If Apple loses this battle, the software industry will be screwed, as will the rest of us. Lots of people have no idea what this represents.

osan - 03-17-2016, 12:59 PM
- Reply
Originally Posted by brushfire

They already have access to the hardware required to attack/clone the device. Not to mention, the NSA data - Obama confirms this.

This is not about encryption, or the phone, its about setting a precedence and controlling a private company.

This is on the money.

DamianTV - 03-17-2016, 03:19 PM
- Reply
Originally Posted by osan

If Apple loses this battle, the software industry will be screwed, as will the rest of us. Lots of people have no idea what this represents.

The FedGov is willing to lose a war to win one battle.

This is the exact reason why so many have lost confidence in the electorate. It is that very same shortsightedness that has cost us our jobs, our way of life, our rights, our respect, our responsibility, our spirit. Instead of planning out for the long game, our leaders look for the quick buck and the laziest way to achieve things regardless of the long term consequences. Sacrifice our entire future for whatever seems important in the present.

If they do this, the entire tech industry in the US will be considered by the rest of the world to be less trustworthy than a tech industry run by North Korea.

osan - 03-18-2016, 04:10 AM
- Reply
Originally Posted by jmdrake

And this is why open source rocks. If this was an open source solution Apple could say "Just go download it yourself twerps." Security through obscurity is inherently flawed.

I meant to address this earlier. I agree. If the security algorithms are correct, Theye can have all the source code they want; it will avail them nothing.

The real problem is the algorithm. Thus far, true randomness and true one-way functions are things of which one dreams. Even one-time pads can be cracked.
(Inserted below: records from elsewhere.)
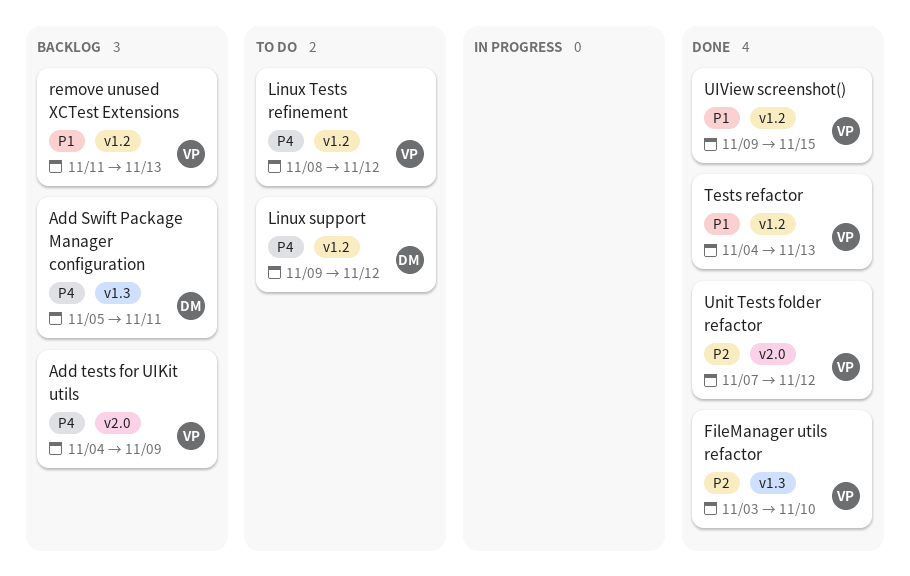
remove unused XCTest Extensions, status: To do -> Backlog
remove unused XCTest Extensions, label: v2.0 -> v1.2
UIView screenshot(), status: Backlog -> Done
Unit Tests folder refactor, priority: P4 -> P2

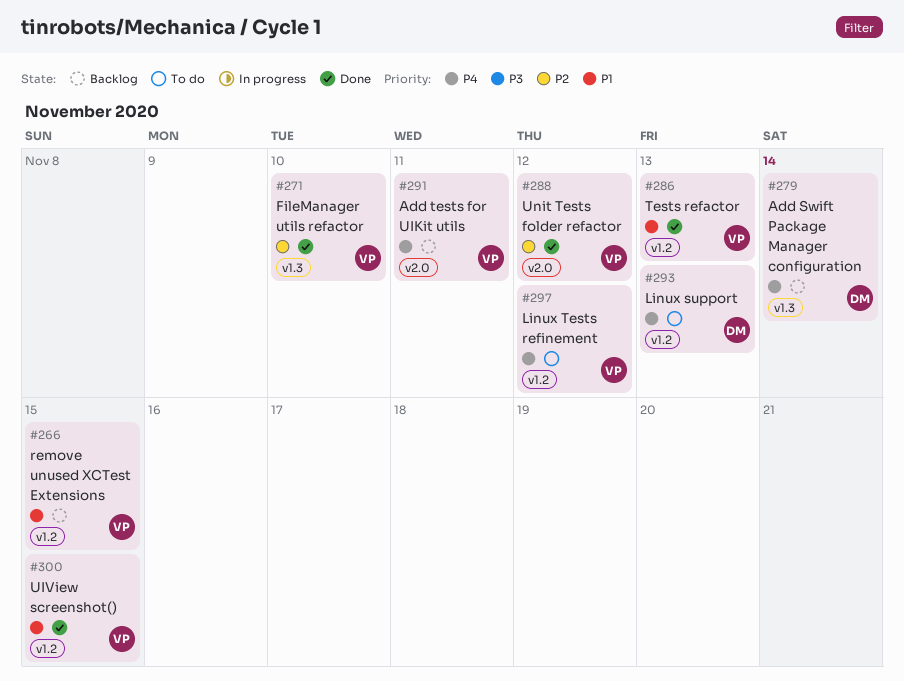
Add Swift Package Manager configuration, due: Nov 11 -> Nov 14
Add tests for UIKit utils, due: Nov 9 -> Nov 11
Linux support, due: Nov 12 -> Nov 13
remove unused XCTest Extensions, due: Nov 13 -> Nov 15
The methods used are so counterintuitive that most would never imagine them. Then there is the quantum computer, against which it is theorized there is no defense.

As a matter of technology, it may be a forgone conclusion that privacy will become a thing of the part - all else equal, which is often not the case. But given the current status quo, open source is the way to go because branches and deltas can be reviewed by one and all. Assuming algorithms equal to their ostensible purposes, competent analysts may determine the integrity of a given implementation to said purpose.
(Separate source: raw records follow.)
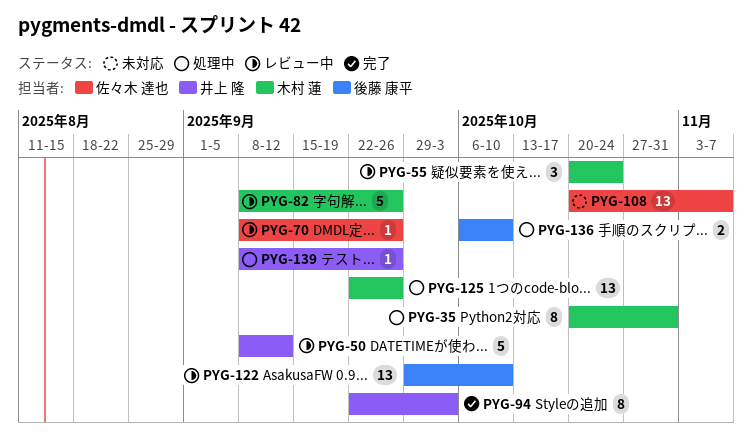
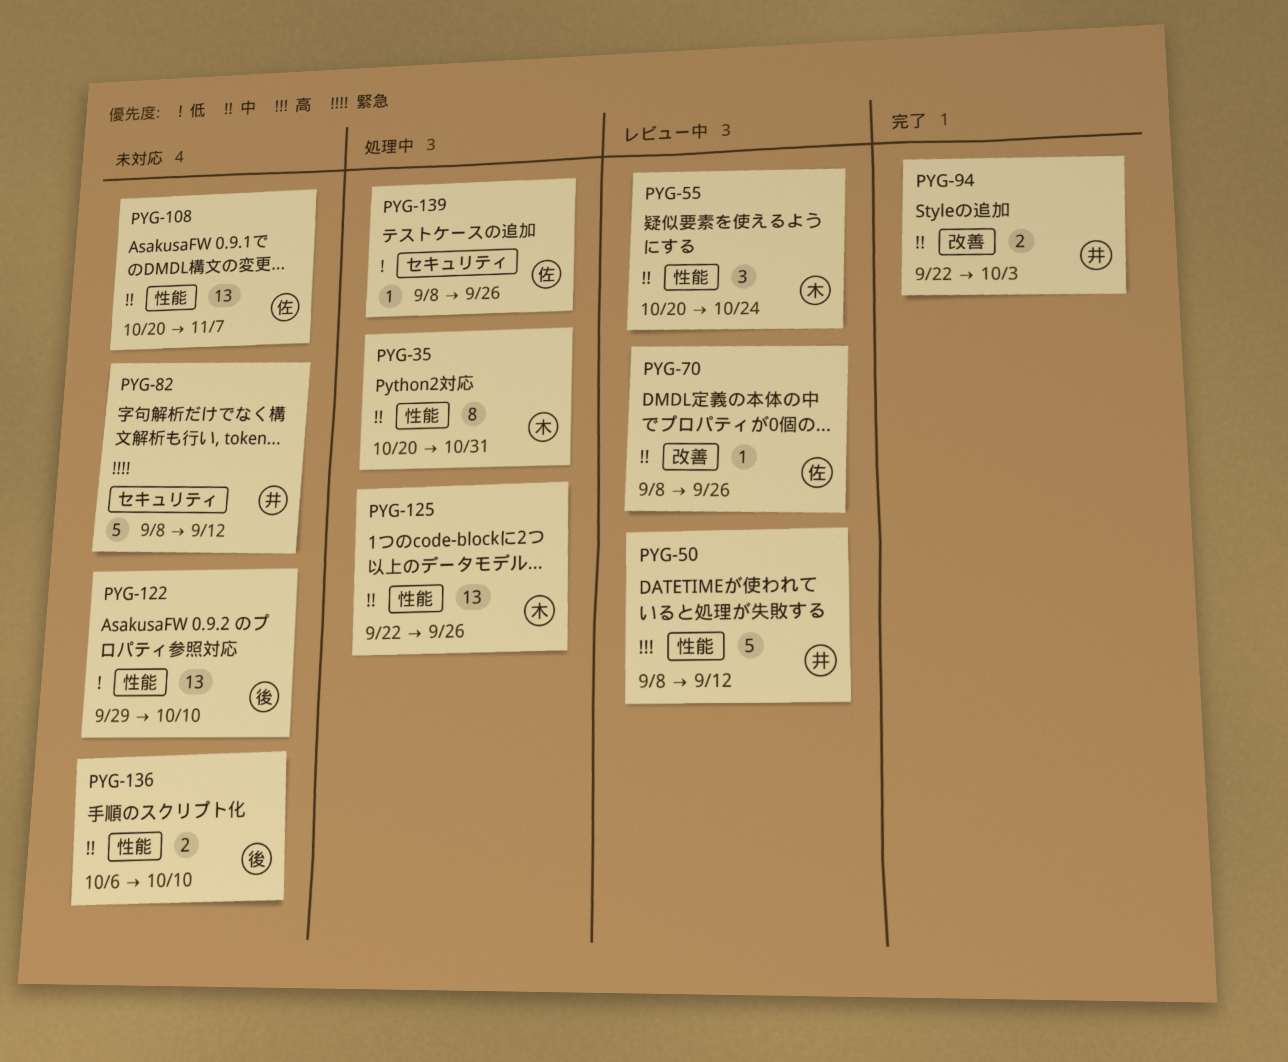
PYG-82, status: レビュー中 -> 未対応
PYG-82, owner: 木村 蓮 -> 井上 隆
PYG-82, due: Sep 26 -> Sep 12
PYG-94, estimate: 8 -> 2
PYG-122, status: レビュー中 -> 未対応
PYG-136, status: 処理中 -> 未対応
PYG-139, owner: 井上 隆 -> 佐々木 達也

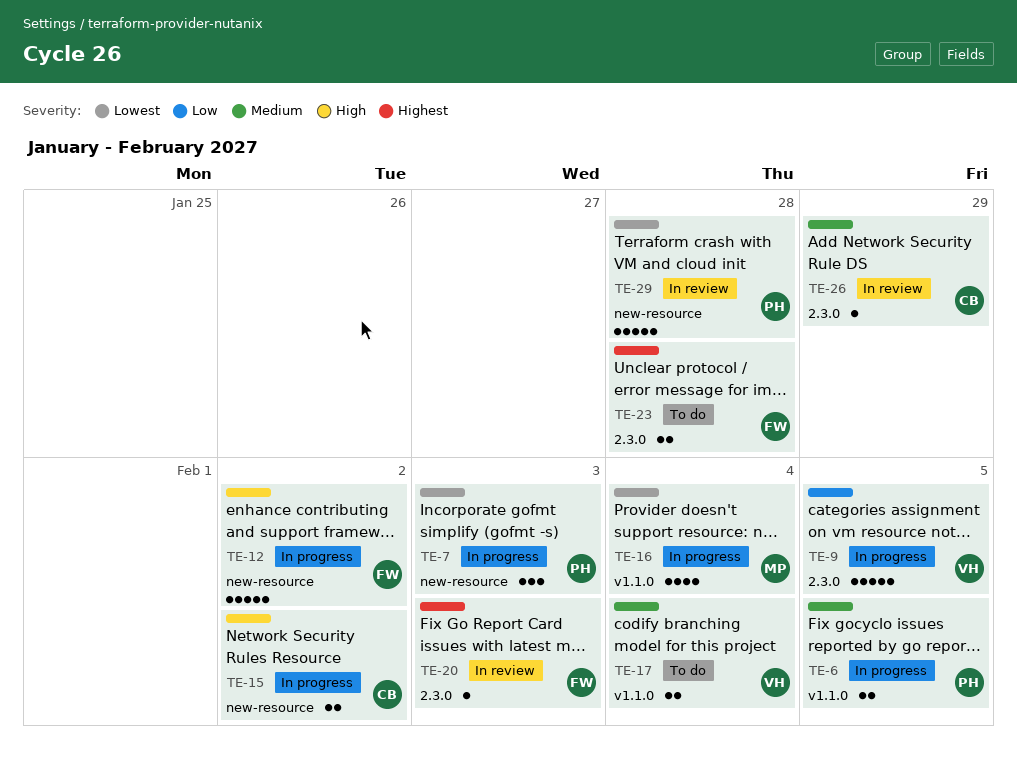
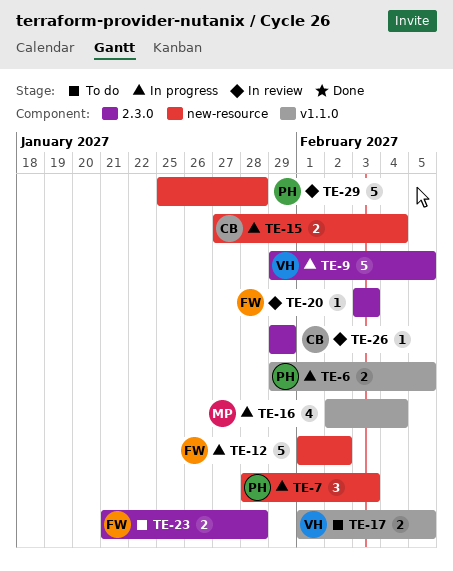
TE-15, due: Feb 2 -> Feb 4
TE-17, due: Feb 4 -> Feb 5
That all said, the lines have been drawn for better or worse. Apple has chosen proprietary means and the DoJ, et al, have made their demands known. One party must prevail and I hope to hell it is not "government". I do, however, question the mechanics of the follow-through on the threats made. What will DoJ do, send in paramilitary teams to physically seize the assets in question? To that possibility, I would hope that Apple would have a monster server plantation offshore in full mirror of their front-line production systems such that the former could be brought immediately to the fore as a self-destruct command was propagated through the machines operating in the trenches. Were I running Apple, I would be on the warpath as this is typed, making damned certain that Theye got nothing of value from us.

There is yet another question, however. Even if Theye obtain that which they seek, what of it? Assuming sound algorithms and their implementations, there is nothing in the code that is going to help them decrypt the phones in question, and I mean NOTHING. The only possible value to Themme would come in the form of backdoors built into the code, which would then have to be returned to Apple. Then, of course, Theye would have to force Apple to sell that hacked product. This would be either known or suspected and Apple would go tits-up shortly thereafter, unless of course they diversified into toasters or erasers for pencils.

Barring some technology unknown in Theire hands, those phones are likely to remain opaque to the prying eyes of the hubris-poisoned bastards at Doj. Getting what they demand, however, sets a number of other precedents that should have people's blood running very much colder in their veins.